Stored items
Segment Open

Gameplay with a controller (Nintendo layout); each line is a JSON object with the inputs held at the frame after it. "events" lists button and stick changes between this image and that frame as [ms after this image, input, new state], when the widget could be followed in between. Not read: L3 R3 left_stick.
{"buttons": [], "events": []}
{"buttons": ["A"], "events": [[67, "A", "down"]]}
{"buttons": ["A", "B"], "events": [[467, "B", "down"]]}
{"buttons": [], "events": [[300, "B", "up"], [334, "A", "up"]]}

Segment Closed

An exact copy of every record above is needed. Write it out word for word.

(ANSWER TO THIS PROBLEM)
Gameplay with a controller (Nintendo layout); each line is a JSON object with the inputs held at the frame after it. "events" lists button and stick changes between this image and that frame as [ms after this image, input, new state], when the widget could be followed in between. Not read: L3 R3 left_stick.
{"buttons": [], "events": []}
{"buttons": ["A"], "events": [[67, "A", "down"]]}
{"buttons": ["A", "B"], "events": [[467, "B", "down"]]}
{"buttons": [], "events": [[300, "B", "up"], [334, "A", "up"]]}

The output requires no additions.